In this case, Plaintiffs seek to distinguish a crashworthiness case from other "simple negligence cases" and argue that conduct by other tortfeasors such as "renters, instructors, policemen, or employers" is "peripheral" and "irrelevant" to a determination of the liability of DaimlerChrysler. Plaintiffs attempt to isolate the damages attributable to DaimlerChrysler from those caused by the initial collision. However, the complex facts of this case preclude such a simple demarcation of the various possible causes of the Plaintiffs' injuries and deaths. Both Mr. Allen's spinal injury and the fire could have been the result of either the initial collision, or the alleged design defects, or both. The parsing of the causes of these injuries and the allocation of damages is riddled with complicated issues of fact that are properly reserved to the trier of fact.
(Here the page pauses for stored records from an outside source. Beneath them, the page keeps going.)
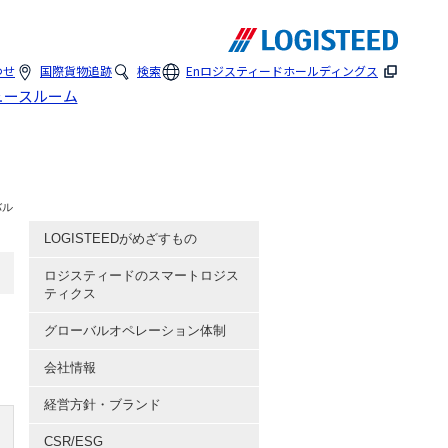
わせ
国際貨物追跡
検索
En
ロジスティードホールディングス
ュースルーム
バル
LOGISTEEDがめざすもの
ロジスティードのスマートロジス
ティクス
グローバルオペレーション体制
会社情報
経営方針・ブランド
CSR/ESG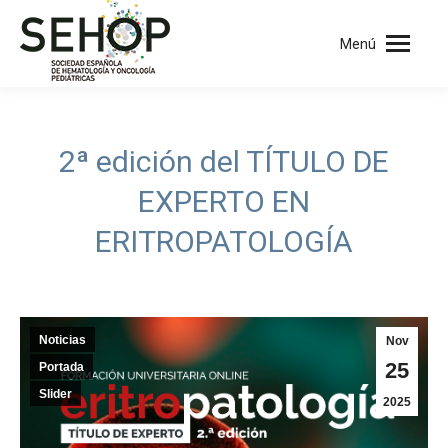
Menú
2ª edición del TÍTULO DE
EXPERTO EN
ERITROPATOLOGÍA
Noticias
Nov
25
Portada
Slider
2025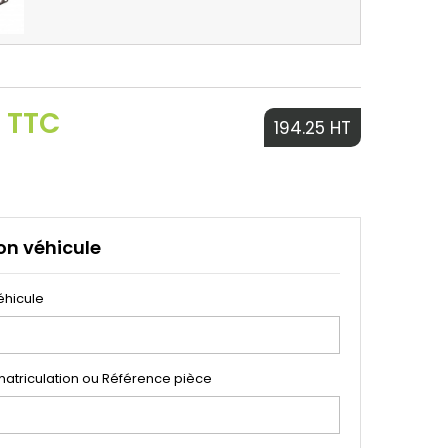
€ TTC
194.25 HT
on véhicule
éhicule
atriculation ou Référence pièce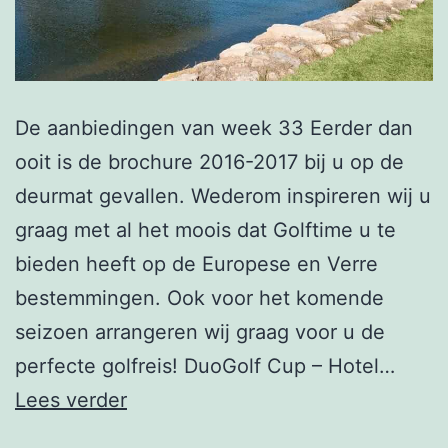
De aanbiedingen van week 33 Eerder dan
ooit is de brochure 2016-2017 bij u op de
deurmat gevallen. Wederom inspireren wij u
graag met al het moois dat Golftime u te
bieden heeft op de Europese en Verre
bestemmingen. Ook voor het komende
seizoen arrangeren wij graag voor u de
perfecte golfreis! DuoGolf Cup – Hotel…
Nieuwsbrief
Lees verder
week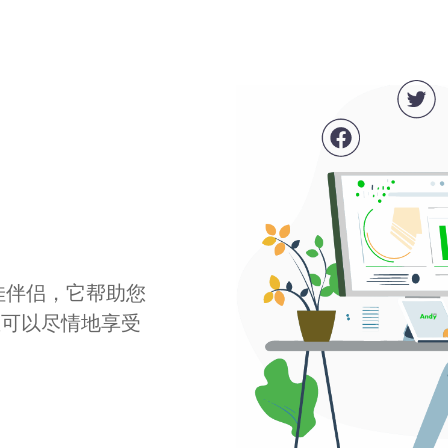
最佳伴侣，它帮助您
您可以尽情地享受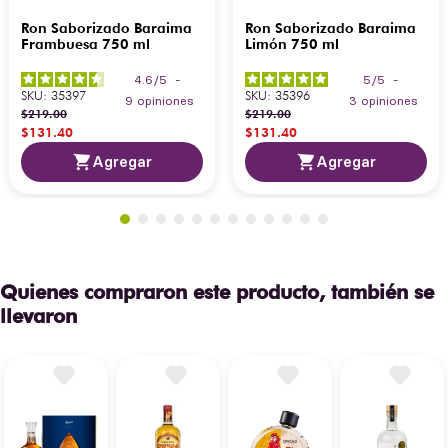
Ron Saborizado Baraima
Ron Saborizado Baraima
Frambuesa 750 ml
Limón 750 ml
4.6
/
5
-
5
/
5
-
SKU
:
35397
SKU
:
35396
9
opiniones
3
opiniones
$
219
.
00
$
219
.
00
$
131
.
40
$
131
.
40
Agregar
Agregar
Quienes compraron este producto, también se
llevaron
Moreover, characterizing this case as a crashworthiness products liability action does not justify deviation from the general principles of comparative fault set forth in the Louisiana Civil Code. See, e.g., Busse, 1997 WL 106716, at *2 ("The court rejects Plaintiffs argument that the harms attributable to the crashworthiness of the vehicle are divisible from the causes of the accident . . . all the causal elements which contributed to the harms at issue are relevant to the jury's determination and allocation of fault."); see also Page v. Gilbert, 598 So.2d 1110, 1118 (La.App. 4th Cir. 1992) (apportioning fault in crashworthiness case between tortfeasor driver and manufacturer of vehicle). This Court likewise finds that under Louisiana law, the comparative fault of other tortfeasors, not presently before the Court, is properly to be considered and apportioned by the jury. Accordingly, Plaintiffs motion to limit consideration of comparative fault is DENIED.
III. CONCLUSION
For the foregoing reasons, Plaintiffs motion to limit consideration of comparative fault is DENIED.
Done this 2nd day of November, 2001, New Orleans, Louisiana.